Note that this mod requires working with the highest voltages in the amplifier. If you decide that you want to do this yourself, be absolutely certain that you already know how to do it safely before you start – unplug the amp, let it sit for an hour, etc. If you have any doubts, take it to a tech who knows how. Amps can be valuable, but they’re not worth dying for.
The diodes have to be able to withstand at least twice the B+ voltage in the amplifier. For amps up to about 450V in normal operation, you can use the cheap and widely available 1N4007, which is rated for 1000V and 1 amp. For amps with B+ supplies over 450V up to about 550V, use the ST Semiconductor STTH112U, which is rated for 1A and 1200V, available from Mouser Electronics.

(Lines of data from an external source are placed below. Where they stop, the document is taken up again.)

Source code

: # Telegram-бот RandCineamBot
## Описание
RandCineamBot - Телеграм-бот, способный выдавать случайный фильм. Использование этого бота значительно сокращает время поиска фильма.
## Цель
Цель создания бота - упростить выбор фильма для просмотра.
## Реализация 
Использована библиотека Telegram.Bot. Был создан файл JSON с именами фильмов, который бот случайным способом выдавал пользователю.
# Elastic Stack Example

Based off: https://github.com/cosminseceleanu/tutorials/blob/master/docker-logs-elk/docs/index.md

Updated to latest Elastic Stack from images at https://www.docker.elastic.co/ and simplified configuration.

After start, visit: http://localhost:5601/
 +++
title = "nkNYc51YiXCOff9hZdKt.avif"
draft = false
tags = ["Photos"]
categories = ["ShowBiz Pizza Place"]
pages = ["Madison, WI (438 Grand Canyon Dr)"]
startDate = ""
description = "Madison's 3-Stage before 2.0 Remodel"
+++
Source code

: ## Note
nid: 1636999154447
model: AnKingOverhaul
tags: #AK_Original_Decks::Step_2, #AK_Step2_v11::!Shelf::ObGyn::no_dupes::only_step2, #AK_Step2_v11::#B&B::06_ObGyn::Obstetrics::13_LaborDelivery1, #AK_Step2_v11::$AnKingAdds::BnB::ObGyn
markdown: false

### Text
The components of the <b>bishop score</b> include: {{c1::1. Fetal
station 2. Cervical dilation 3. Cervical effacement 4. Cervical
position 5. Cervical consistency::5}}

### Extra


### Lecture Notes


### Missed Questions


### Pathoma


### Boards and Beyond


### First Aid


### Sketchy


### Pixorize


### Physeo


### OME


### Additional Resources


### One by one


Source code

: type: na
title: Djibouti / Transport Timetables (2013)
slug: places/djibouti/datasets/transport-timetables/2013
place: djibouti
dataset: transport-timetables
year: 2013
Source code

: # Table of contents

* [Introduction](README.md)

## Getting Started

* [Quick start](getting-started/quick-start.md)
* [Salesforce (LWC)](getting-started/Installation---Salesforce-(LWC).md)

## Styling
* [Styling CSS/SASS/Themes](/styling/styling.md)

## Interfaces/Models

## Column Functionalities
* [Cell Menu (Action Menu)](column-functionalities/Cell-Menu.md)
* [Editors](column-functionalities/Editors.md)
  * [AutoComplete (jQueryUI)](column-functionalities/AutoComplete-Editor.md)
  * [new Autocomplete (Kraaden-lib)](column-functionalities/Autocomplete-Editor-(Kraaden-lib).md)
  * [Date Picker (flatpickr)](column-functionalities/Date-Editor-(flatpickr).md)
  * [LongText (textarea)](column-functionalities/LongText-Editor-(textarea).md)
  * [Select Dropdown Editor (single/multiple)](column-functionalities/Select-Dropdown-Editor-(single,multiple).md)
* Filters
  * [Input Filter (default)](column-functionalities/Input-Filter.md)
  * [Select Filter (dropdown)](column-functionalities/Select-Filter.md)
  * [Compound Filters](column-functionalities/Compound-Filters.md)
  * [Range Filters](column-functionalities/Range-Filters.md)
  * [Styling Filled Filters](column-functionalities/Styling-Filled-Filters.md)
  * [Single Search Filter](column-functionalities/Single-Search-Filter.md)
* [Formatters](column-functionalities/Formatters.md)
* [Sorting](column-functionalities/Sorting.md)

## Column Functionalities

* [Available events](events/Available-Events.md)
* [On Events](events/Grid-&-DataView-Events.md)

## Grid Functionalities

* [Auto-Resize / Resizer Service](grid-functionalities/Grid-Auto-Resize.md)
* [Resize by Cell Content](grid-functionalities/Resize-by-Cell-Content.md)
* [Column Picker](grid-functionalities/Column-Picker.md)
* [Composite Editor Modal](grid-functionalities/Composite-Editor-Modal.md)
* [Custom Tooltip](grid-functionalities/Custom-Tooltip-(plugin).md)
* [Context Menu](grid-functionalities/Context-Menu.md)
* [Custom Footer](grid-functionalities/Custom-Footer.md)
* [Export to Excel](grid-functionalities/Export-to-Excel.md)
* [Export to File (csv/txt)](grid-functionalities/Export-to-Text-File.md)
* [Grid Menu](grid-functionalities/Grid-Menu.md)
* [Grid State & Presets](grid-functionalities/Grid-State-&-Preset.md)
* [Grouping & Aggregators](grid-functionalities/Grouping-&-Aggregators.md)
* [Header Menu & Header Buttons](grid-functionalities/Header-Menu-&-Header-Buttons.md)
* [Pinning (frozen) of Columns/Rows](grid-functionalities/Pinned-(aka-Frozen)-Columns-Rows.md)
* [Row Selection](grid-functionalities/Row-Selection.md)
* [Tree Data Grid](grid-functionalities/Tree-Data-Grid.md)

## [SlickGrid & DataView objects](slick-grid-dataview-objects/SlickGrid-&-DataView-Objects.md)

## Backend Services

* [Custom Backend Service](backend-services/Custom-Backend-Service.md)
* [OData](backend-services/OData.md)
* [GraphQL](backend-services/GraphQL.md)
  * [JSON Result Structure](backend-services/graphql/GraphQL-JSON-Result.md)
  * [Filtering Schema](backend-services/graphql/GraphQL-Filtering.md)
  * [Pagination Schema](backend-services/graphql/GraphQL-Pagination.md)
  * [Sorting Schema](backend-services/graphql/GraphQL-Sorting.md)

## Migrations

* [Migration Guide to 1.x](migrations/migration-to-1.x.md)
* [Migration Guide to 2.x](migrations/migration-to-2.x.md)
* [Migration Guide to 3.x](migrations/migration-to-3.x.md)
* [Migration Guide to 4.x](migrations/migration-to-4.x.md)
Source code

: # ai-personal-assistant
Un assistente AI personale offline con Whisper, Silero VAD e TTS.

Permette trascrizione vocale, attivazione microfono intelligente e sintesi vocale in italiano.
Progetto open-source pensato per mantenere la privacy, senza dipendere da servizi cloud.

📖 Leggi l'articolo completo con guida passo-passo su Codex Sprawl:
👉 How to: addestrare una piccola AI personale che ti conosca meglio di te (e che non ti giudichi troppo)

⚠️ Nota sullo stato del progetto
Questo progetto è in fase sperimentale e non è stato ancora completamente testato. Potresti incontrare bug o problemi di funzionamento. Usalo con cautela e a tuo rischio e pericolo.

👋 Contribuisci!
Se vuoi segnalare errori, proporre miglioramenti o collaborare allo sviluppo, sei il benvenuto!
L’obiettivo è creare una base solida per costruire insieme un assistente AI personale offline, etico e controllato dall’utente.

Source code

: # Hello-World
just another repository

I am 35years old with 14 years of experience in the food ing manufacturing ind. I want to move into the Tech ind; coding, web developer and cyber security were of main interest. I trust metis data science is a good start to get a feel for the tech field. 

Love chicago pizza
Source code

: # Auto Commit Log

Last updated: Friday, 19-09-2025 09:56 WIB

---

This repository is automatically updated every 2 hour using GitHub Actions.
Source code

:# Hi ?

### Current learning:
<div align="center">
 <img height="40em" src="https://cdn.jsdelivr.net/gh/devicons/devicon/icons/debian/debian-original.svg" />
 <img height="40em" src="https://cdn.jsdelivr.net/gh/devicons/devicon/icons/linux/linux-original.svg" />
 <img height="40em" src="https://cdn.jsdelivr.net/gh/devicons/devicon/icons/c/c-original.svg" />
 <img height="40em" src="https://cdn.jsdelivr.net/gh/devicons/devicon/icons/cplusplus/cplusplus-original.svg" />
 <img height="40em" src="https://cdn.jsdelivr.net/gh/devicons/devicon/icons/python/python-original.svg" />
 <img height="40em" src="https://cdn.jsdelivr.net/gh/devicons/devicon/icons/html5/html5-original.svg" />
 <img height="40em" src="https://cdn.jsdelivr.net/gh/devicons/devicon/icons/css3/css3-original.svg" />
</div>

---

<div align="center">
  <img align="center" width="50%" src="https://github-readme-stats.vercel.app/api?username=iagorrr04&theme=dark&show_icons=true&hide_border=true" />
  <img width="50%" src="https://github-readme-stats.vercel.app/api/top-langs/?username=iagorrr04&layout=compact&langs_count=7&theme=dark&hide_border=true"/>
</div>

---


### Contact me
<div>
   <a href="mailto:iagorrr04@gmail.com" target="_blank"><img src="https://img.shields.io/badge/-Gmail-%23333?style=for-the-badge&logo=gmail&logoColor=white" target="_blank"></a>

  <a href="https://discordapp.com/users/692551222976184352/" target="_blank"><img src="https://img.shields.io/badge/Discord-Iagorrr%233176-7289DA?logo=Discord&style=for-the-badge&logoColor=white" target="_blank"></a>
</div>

After the mod, the B+ will be 0.7V smaller – an insignificant amount. If the rectifier tube just wears out and quits conducting, the amp still quits working; that’s what replacement tubes are for. But if it shorts, the solid-state diodes now take over the load. In fact, the amp simply keeps playing if the rectifier tube shorts. The high voltage supply actually rises by maybe 50V, so the amp gets a touch louder. You can keep playing until the show is over and you have time to put in a new rectifier.
You might ask, “Why are we doing this?” The “immortal amplifier” idea originated in the poem, “The Wonderful One-Hoss Shay” by Oliver Wendell Holmes, and was furthered along by stories of how Rolls-Royce made its notoriously reliable cars. The basis of both of these is that in any machine there are weak points – places which will break first.
In the poem by Holmes, the horse-drawn carriage was constructed so that every part was as strong as the rest, so it all failed at once – like a bubble bursting – after 100 years. In the case of Rolls Royce, they did abusive testing on entire cars, found what parts broke, then made those parts stronger so they did not break.
Tube amplifiers are already pretty reliable. If we were to find the few weak points and add some reinforcements there, they could last even longer, suitable for leaving to your grandkids. The fact that they don’t fail you on stage or are cheap to repair when they do manage to fail is icing on the cake.
This mod is intended to strengthen a weak spot in tube amps. After doing these mods to my amps, they may not really be immortal, but they should outlast me!
Immortal Amplifier Mod #1 - Rectifier Tube Fail Soft
A well-made tube amp can last a long time, but there are a few things that can make them uneconomical to fix, as well as unreliable. If you were to make these weak links stronger or easier to fix, the amplifier would then last a long time – maybe even longer than you, effectively making the amplifier immortal.
Back up your tube rectifier so it “soft fails." Rectifier tubes fail, like all tubes do. They usually fail by not conducting current at all, instead giving complete silence, which is no big problem. As a smart and well-prepared musician, you can just pop in your spare rectifier tube, making good use of the tube sockets.
But sometimes when the rectifier tube fails, it does not open. Sometimes it shorts and dumps the full, high voltage AC power into the filter caps. Polarized filter caps cannot stand AC, so they usually fail shorted. Now there is a solid short on the power transformer high voltage winding. The AC power line fuse might blow in time to save your power transformer from burning out, but it also might not, as it’s deliberately made a time-delay (“slo-blo”) type to allow the amp to get started. And your power transformer is the single most expensive part in your amp.
Fortunately, the fix is simple: add – or have your tech add – two solid-state diodes, one in series with each anode of the rectifier tube. The diodes must be rated for more than twice the B+ voltage of the amp and at least the full current. One-amp (1A) rated diodes are sufficient for nearly all tube amps. In most amps, the power transformer leads go directly to the rectifier tube socket. The simplest way to wire in the diodes is to unsolder the wire from the rectifier tube socket, then solder the cathode (bar) end of the diode to the rectifier tube. Bend a loop in the anode (opposite) end of the diode, then slip a length of heat shrink tubing over each transformer lead, soldering each transformer lead to the loop in one diode. When the solder cools, slip the heat shrink down over the diode and heat it. Don’t leave the wire leads uncovered – this is important for safety!
This is not an ideal mounting arrangement for the diodes, as they are supporting the transformer leads. To take some strain off the diode leads, use nylon cable ties to keep the transformer leads together, or, better yet, secure them to nearby parts of the amp to keep the leads from stressing the diodes mechanically.